When plugged into the OLPC XO-1 it creates a generic connector for any other projects I might work on:

For the temperature sensor I simply connected the LM35 to a stereo socket with the correct connections to match up with the stereo jack plug. Then I created a probe with an old plastic pen and some waterproofing compound (so that I can do things like shove the probe in a cup of coffee without wetting the contacts on the LM35). Here it is:

Connect the two together and run the standard Measure activity and you can start to look at the output of the sensor and hence the temperature.

But there's a problem. The microphone input can only handle voltages in the range 0.3v to 1.9v (and my measurements of my OLPC XO-1 show this range to actually be 0.4v to 1.9v). So that means as is the probe can be used to measure temperatures in the range 40 Celsius to 155 Celsius. That low end is a bit high for the sorts of experimentation you can do at home (e.g. measure the temperature in the fridge, or a glass of cold water, or even the temperature inside your mouth).

So we need to scale the voltages coming from the sensor to fit better into the range that's readable by the laptop. The standard way to do that is with an operational amplifier which is used to add two voltages together: the voltage coming from the sensor and a reference voltage. Doing this will move the voltage up.

For that I used the LM1458 which in a single 8 pin package contains a pair of operational amplifiers.

Here's the circuit diagram:

The circuit has three parts: a voltage divider, a summing amplifier and an inverting amplifier.
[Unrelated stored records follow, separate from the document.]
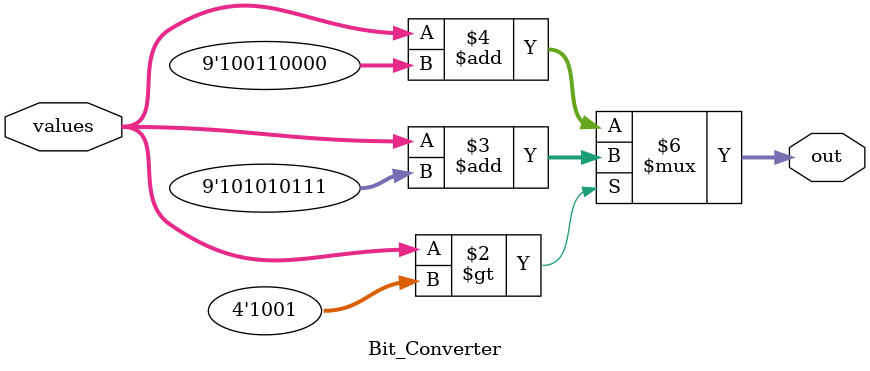
<source format=v>
module Bit_Converter (out, values);
		output [8:0]out;
		input [3:0]values;
		reg [8:0]out;
		
		always @ (*)
		begin
			if ( values > 4'd9)
				out = values + 9'h157;
			else
				out = values + 9'h130;
		end
endmodule

</source>
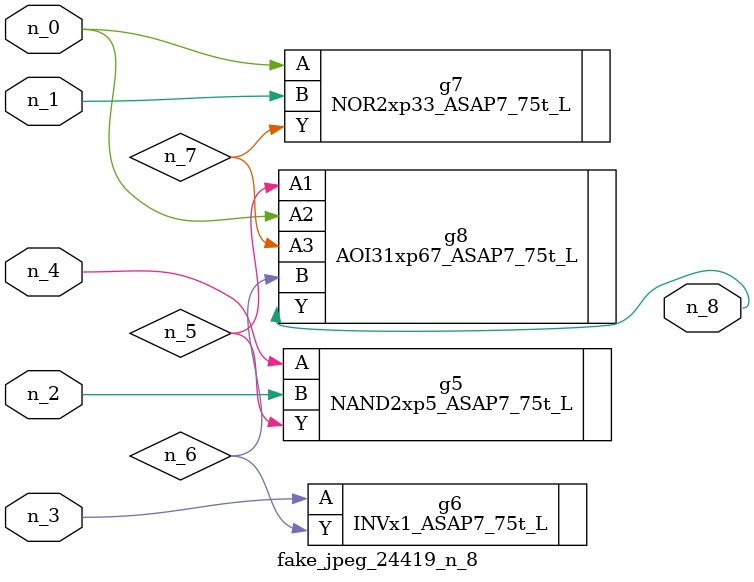
<source format=v>
module fake_jpeg_24419_n_8 (n_3, n_2, n_1, n_0, n_4, n_8);

input n_3;
input n_2;
input n_1;
input n_0;
input n_4;

output n_8;

wire n_6;
wire n_5;
wire n_7;

NAND2xp5_ASAP7_75t_L g5 ( 
.A(n_4),
.B(n_2),
.Y(n_5)
);

INVx1_ASAP7_75t_L g6 ( 
.A(n_3),
.Y(n_6)
);

NOR2xp33_ASAP7_75t_L g7 ( 
.A(n_0),
.B(n_1),
.Y(n_7)
);

AOI31xp67_ASAP7_75t_L g8 ( 
.A1(n_5),
.A2(n_0),
.A3(n_7),
.B(n_6),
.Y(n_8)
);


endmodule
</source>
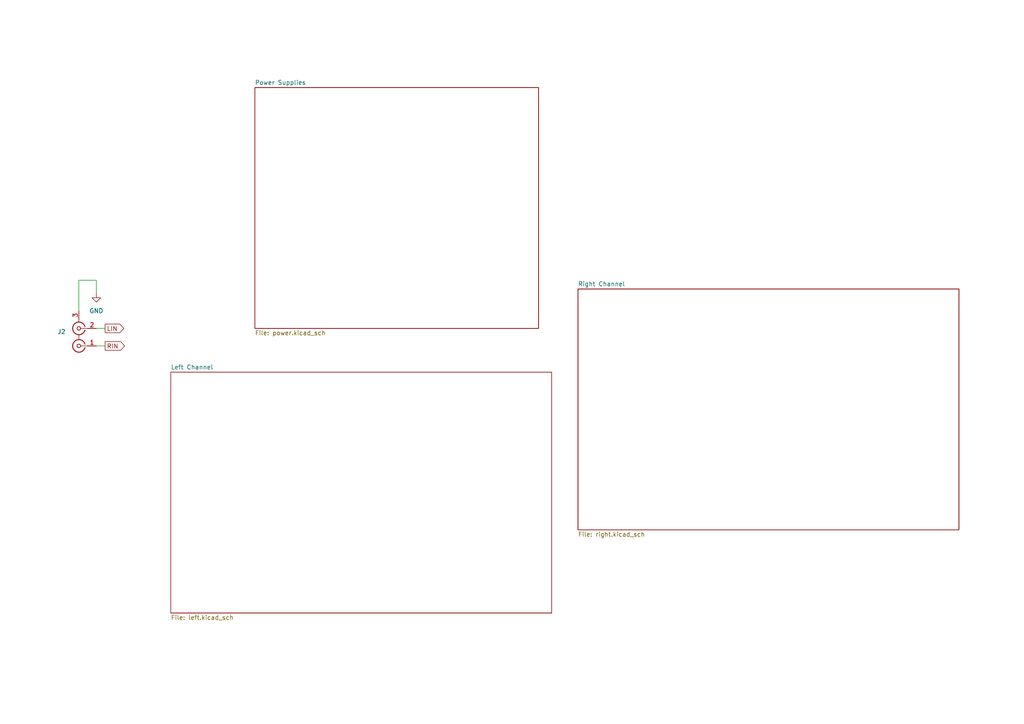
<source format=kicad_sch>
(kicad_sch (version 20230121) (generator eeschema)

  (uuid 4342a3a3-4383-4661-90ac-821979f46c8c)

  (paper "A4")

  


  (wire (pts (xy 22.86 81.28) (xy 27.94 81.28))
    (stroke (width 0) (type default))
    (uuid 38889bc3-4427-408e-bb1d-cb6c82cb8c47)
  )
  (wire (pts (xy 27.94 100.33) (xy 30.48 100.33))
    (stroke (width 0) (type default))
    (uuid 3c715e20-aaea-4071-bcc8-623b9f6334c5)
  )
  (wire (pts (xy 27.94 81.28) (xy 27.94 85.09))
    (stroke (width 0) (type default))
    (uuid 7319fa1a-2ba4-4b91-8273-022718d5670e)
  )
  (wire (pts (xy 27.94 95.25) (xy 30.48 95.25))
    (stroke (width 0) (type default))
    (uuid 74f5e3a5-ff5b-4bb8-a0fe-9a25189a79b7)
  )
  (wire (pts (xy 22.86 90.17) (xy 22.86 81.28))
    (stroke (width 0) (type default))
    (uuid 9fcc7b2a-d16f-4307-8d58-921a1ea344f6)
  )

  (global_label "LIN" (shape output) (at 30.48 95.25 0) (fields_autoplaced)
    (effects (font (size 1.27 1.27)) (justify left))
    (uuid 24bb93d3-9a4d-4c90-94a9-5d29e040c3a1)
    (property "Intersheetrefs" "${INTERSHEET_REFS}" (at 36.4286 95.25 0)
      (effects (font (size 1.27 1.27)) (justify left) hide)
    )
  )
  (global_label "RIN" (shape output) (at 30.48 100.33 0) (fields_autoplaced)
    (effects (font (size 1.27 1.27)) (justify left))
    (uuid 39b1d196-f862-4313-b0e0-bef2cd0818c5)
    (property "Intersheetrefs" "${INTERSHEET_REFS}" (at 36.6705 100.33 0)
      (effects (font (size 1.27 1.27)) (justify left) hide)
    )
  )

  (symbol (lib_id "Connector:Conn_Coaxial_x2") (at 22.86 97.79 180) (unit 1)
    (in_bom yes) (on_board yes) (dnp no) (fields_autoplaced)
    (uuid 233d8435-d7da-451b-9a27-6956b1112001)
    (property "Reference" "J2" (at 19.05 96.2268 0)
      (effects (font (size 1.27 1.27)) (justify left))
    )
    (property "Value" "Conn_Coaxial_x2" (at 19.05 98.7668 0)
      (effects (font (size 1.27 1.27)) (justify left) hide)
    )
    (property "Footprint" "Connector_Audio:RCA_Stereo_Connector" (at 22.86 95.25 0)
      (effects (font (size 1.27 1.27)) hide)
    )
    (property "Datasheet" " ~" (at 22.86 95.25 0)
      (effects (font (size 1.27 1.27)) hide)
    )
    (pin "1" (uuid d1f2cad2-7292-459d-87dc-d10d50c6fd73))
    (pin "2" (uuid c7b3c8a7-9660-4cd7-a394-f0b9c7406bb1))
    (pin "3" (uuid 7733d3a4-55cd-433b-8270-c6f10d40e28c))
    (instances
      (project "classd-amp"
        (path "/4342a3a3-4383-4661-90ac-821979f46c8c"
          (reference "J2") (unit 1)
        )
      )
    )
  )

  (symbol (lib_id "power:GND") (at 27.94 85.09 0) (unit 1)
    (in_bom yes) (on_board yes) (dnp no) (fields_autoplaced)
    (uuid 51f54820-ec80-41da-be7e-e4816fb51c8f)
    (property "Reference" "#PWR056" (at 27.94 91.44 0)
      (effects (font (size 1.27 1.27)) hide)
    )
    (property "Value" "GND" (at 27.94 90.17 0)
      (effects (font (size 1.27 1.27)))
    )
    (property "Footprint" "" (at 27.94 85.09 0)
      (effects (font (size 1.27 1.27)) hide)
    )
    (property "Datasheet" "" (at 27.94 85.09 0)
      (effects (font (size 1.27 1.27)) hide)
    )
    (pin "1" (uuid d7881850-127f-4972-b618-5ab0d4229846))
    (instances
      (project "classd-amp"
        (path "/4342a3a3-4383-4661-90ac-821979f46c8c"
          (reference "#PWR056") (unit 1)
        )
      )
    )
  )

  (sheet (at 167.64 83.82) (size 110.49 69.85) (fields_autoplaced)
    (stroke (width 0.1524) (type solid))
    (fill (color 0 0 0 0.0000))
    (uuid 20bf2a2d-17c0-47aa-a67f-2d21b1e12aea)
    (property "Sheetname" "Right Channel" (at 167.64 83.1084 0)
      (effects (font (size 1.27 1.27)) (justify left bottom))
    )
    (property "Sheetfile" "right.kicad_sch" (at 167.64 154.2546 0)
      (effects (font (size 1.27 1.27)) (justify left top))
    )
    (instances
      (project "classd-amp"
        (path "/4342a3a3-4383-4661-90ac-821979f46c8c" (page "4"))
      )
    )
  )

  (sheet (at 49.53 107.95) (size 110.49 69.85) (fields_autoplaced)
    (stroke (width 0.1524) (type solid))
    (fill (color 0 0 0 0.0000))
    (uuid 2cb4c6d9-a527-4110-8e74-588e462bfe69)
    (property "Sheetname" "Left Channel" (at 49.53 107.2384 0)
      (effects (font (size 1.27 1.27)) (justify left bottom))
    )
    (property "Sheetfile" "left.kicad_sch" (at 49.53 178.3846 0)
      (effects (font (size 1.27 1.27)) (justify left top))
    )
    (instances
      (project "classd-amp"
        (path "/4342a3a3-4383-4661-90ac-821979f46c8c" (page "2"))
      )
    )
  )

  (sheet (at 73.914 25.4) (size 82.296 69.85) (fields_autoplaced)
    (stroke (width 0.1524) (type solid))
    (fill (color 0 0 0 0.0000))
    (uuid 3b3caeaf-3878-4281-86ae-73a7190e5fd4)
    (property "Sheetname" "Power Supplies" (at 73.914 24.6884 0)
      (effects (font (size 1.27 1.27)) (justify left bottom))
    )
    (property "Sheetfile" "power.kicad_sch" (at 73.914 95.8346 0)
      (effects (font (size 1.27 1.27)) (justify left top))
    )
    (instances
      (project "classd-amp"
        (path "/4342a3a3-4383-4661-90ac-821979f46c8c" (page "3"))
      )
    )
  )

  (sheet_instances
    (path "/" (page "1"))
  )
)

</source>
Voltage divider: the reference voltage is created by taking the 5v available from the USB port and passing it through resistors R8 and R9. The voltage at the middle point of these two resistors is determined by the standard formula for a voltage divider of 5v * R9/(R8 + R9) = 5v * 1 / ( 10 + 1 ) = 0.45v. In my actual circuit with 1% tolerance resistors the measured voltage was 0.41v.

Summing amplifier: the middle portion of the circuit takes the two inputs and adds them together (and because of the nature of the circuit inverts the summed value). So its output going into R7 is -ve the sum of the reference voltage and the sensor voltage.

Inverting amplifier: the final part just inverts the voltage so that the output is +ve and in the range that the OLPC XO-1 can read.

One complexity is that this circuit requires +9v, Gnd and -9v to operate. I obtain that with a pair of 9v batteries linked together giving Gnd where the two are connected. Here's the final circuit with appropriate connectors to hook up to my existing probe and laptop adapter:

And here's what it looks like when it's all hooked together:

Now, this wouldn't be any fun without a bit of software and since the Measure activity can only display the voltage being presented (which is now a mixture of the sensor voltage and the reference voltage) what's needed as a new activity.

I found the developer documentation to be very hard to follow and I ended up hacking the existing Measure activity and renaming it Temperature.

The critical code is in the file drawWaveform.py where it reads self.avg (the value coming from the microphone input via the ADC) and scale it for display. I measured voltages coming from my probe for a couple of known temperatures and worked out a scale factor (The +32768 is because the self.avg ranges from -32768 to 32767):

layout.set_text("Temperature: %.1f C" % (0.00221833*(self.avg+32768)) )

Here's a screenshot of Temperature running on the laptop and measuring the ambient temperature in my office:

You can download my Temperature activity using the browser on your OLPC XO-1 to install it.